The validation studies on the non-ischemic and ischemic cohorts proved the robustness of the ECV-guided LGE analysis. The non-ischemic validation cohort presented similar trends as the training cohort in the inter-method analysis of the scar (%). This again suggested that the manual LGE assessment on non-ischemic cases may be overestimating the scar amount. In the ischemic cohort, ECV-guided LGE analysis achieved high reproducibility. Although in this cohort, the conventional method of FWHM with manual correction was already presenting excellent performance and therefore, there was only a small room for the proposed method to improve reproducibility. This was derived from the high SI and the well-known distribution of the ischemic scar. The ECV-guided LGE analysis was feasible in the ischemic cases but did not necessarily surpass the conventional method.

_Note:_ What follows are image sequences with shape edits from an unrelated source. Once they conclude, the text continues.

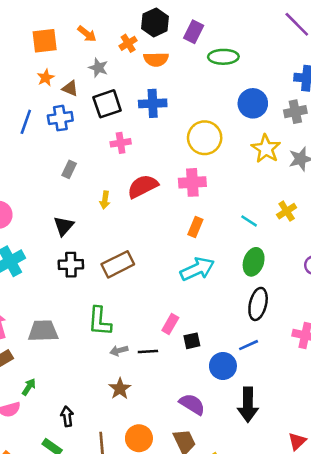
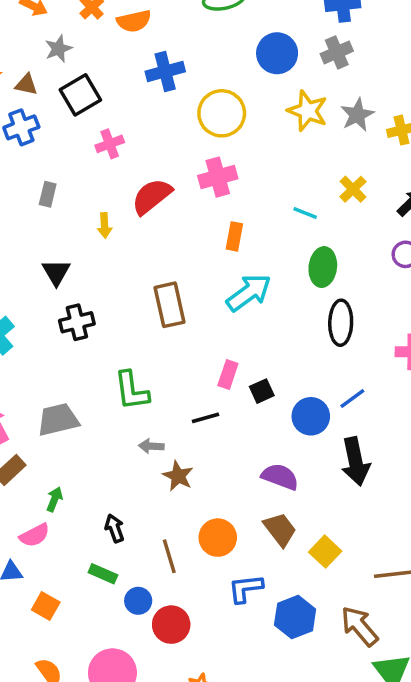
gray star: (98, 68) -> (58, 49), turned -30
blue cross: (153, 103) -> (165, 71), moved
brown rectangle: (118, 264) -> (170, 305), moved, turned -64
blue line: (249, 345) -> (352, 399), moved
gray arrow: (119, 351) -> (151, 446), moved, turned 30

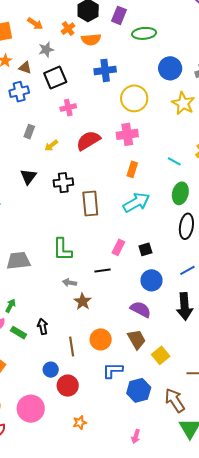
yellow arrow: (105, 225) -> (51, 146), moved, turned 48
black cross: (77, 322) -> (63, 183), moved
black square: (262, 391) -> (145, 249), moved
blue circle: (311, 416) -> (151, 280), moved
green rectangle: (103, 574) -> (19, 333), moved

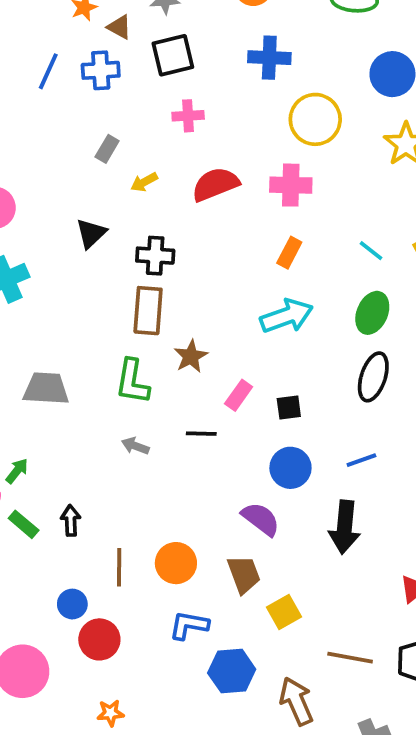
brown rectangle: (90, 203) -> (148, 311), moved
brown star: (83, 301) -> (191, 356), moved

Several study limitations deserve discussion. First, ECV-guided LGE analysis cannot be performed when either the LGE or T1 map image is missing or in cases of poor image quality, which occurred in 19 cases (19%) and were excluded from this study. In such cases, manual scar analysis was performed. Secondly, the n-SD threshold selection was performed with only one slice in the mid-LV due to the current technical limitation of T1 mapping. 3D T1 mapping methods [54, 55] with a matched slice position may give a more defined n-SD threshold selection at each slice level, which may then be applied to higher resolution LGE images. Thirdly, the performance of ECV criteria was not compared with pathology, since myocardial biopsy was not available in the study protocol as well as obtaining the myocardium from the same location as suggested in the MRI images was not practical. Finally, our ECV-guided LGE method was developed in a unique cohort of women with or at risk for HIV infection and validated in a non-ischemic and an ischemic cohort but with a small number of cases. Further validation in a larger number of participants with multiple etiologies may help validate the method further.
In conclusion, ECV-guided LGE analysis is a robust and comprehensive method of scar burden and distribution assessment in participants with diffuse and patchy fibrosis, achieving both higher intra- and inter-observer reproducibility as compared to manual analysis.